Does the most qualified applicant for the job or the promotion always get hired?
What if the best computer programmer for the new job doesn't get along with his co-workers? Does the salesman with the best numbers deserve the promotion if the product and customer base are dramatically different from those where she's had success? Would you hire a new journalism teacher with a degree in English from Yale over a history teacher on your staff who stays late to tutor students and asks for a chance to teach journalism? There's no easy right answer in each scenario.
Most people accept that in a hiring process, qualifications are the most important consideration, but rarely the only one. College admissions is very much the same.
Some large state universities have admissions policies that are pure meritocracies where the highest grades and test scores win. But for many colleges, picking a freshman class is a lot like hiring for an entire new division of a company. Qualifications always drive the process, but the ultimate decisions are more nuanced.
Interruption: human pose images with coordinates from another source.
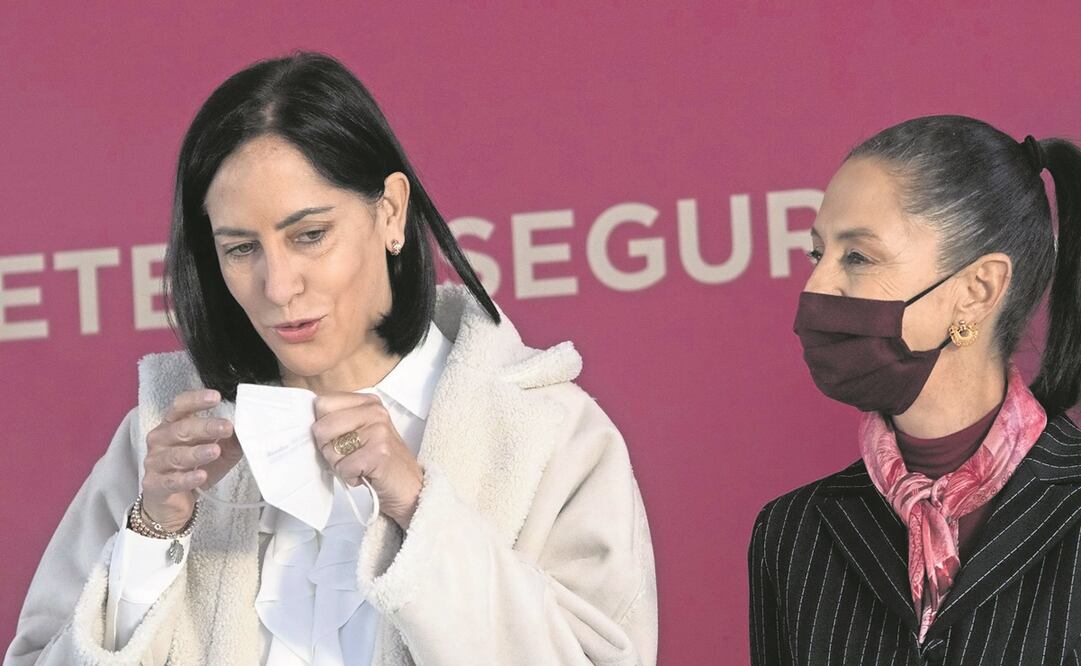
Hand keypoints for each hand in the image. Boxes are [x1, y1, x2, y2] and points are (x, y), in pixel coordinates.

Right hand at [141, 390, 242, 530]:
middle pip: (181, 429)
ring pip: (176, 455)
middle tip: (226, 427)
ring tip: (215, 450)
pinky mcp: (154, 485)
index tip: (215, 397)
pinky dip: (187, 478)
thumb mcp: (219, 453)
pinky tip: (201, 476)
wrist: (174, 503)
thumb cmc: (195, 469)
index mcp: (174, 425)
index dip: (196, 400)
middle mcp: (160, 440)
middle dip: (205, 427)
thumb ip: (231, 441)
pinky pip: (172, 480)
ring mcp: (155, 462)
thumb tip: (247, 429)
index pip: (181, 407)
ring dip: (197, 452)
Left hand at [312, 392, 422, 528]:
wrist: (409, 487)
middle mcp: (375, 411)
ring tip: (359, 465)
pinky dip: (350, 477)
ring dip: (340, 465)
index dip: (322, 426)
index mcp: (367, 401)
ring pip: (330, 449)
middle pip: (321, 427)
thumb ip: (337, 420)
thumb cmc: (379, 461)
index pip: (322, 403)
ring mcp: (379, 430)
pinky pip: (343, 467)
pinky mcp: (380, 452)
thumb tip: (304, 421)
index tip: (338, 438)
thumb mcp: (360, 431)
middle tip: (349, 456)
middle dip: (328, 449)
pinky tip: (365, 475)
It's easier to make peace with the college admissions process if you accept that colleges work a lot like the rest of the world. The programming whiz, the sales guru and the Yale grad may not always get the job, but they won't spend their lives unemployed, either. And the seemingly qualified applicant who gets a rejection from Dartmouth will almost certainly have acceptances from other colleges where he can go and fulfill his potential.
It may not seem fair at times, but college admissions can be good life training, too.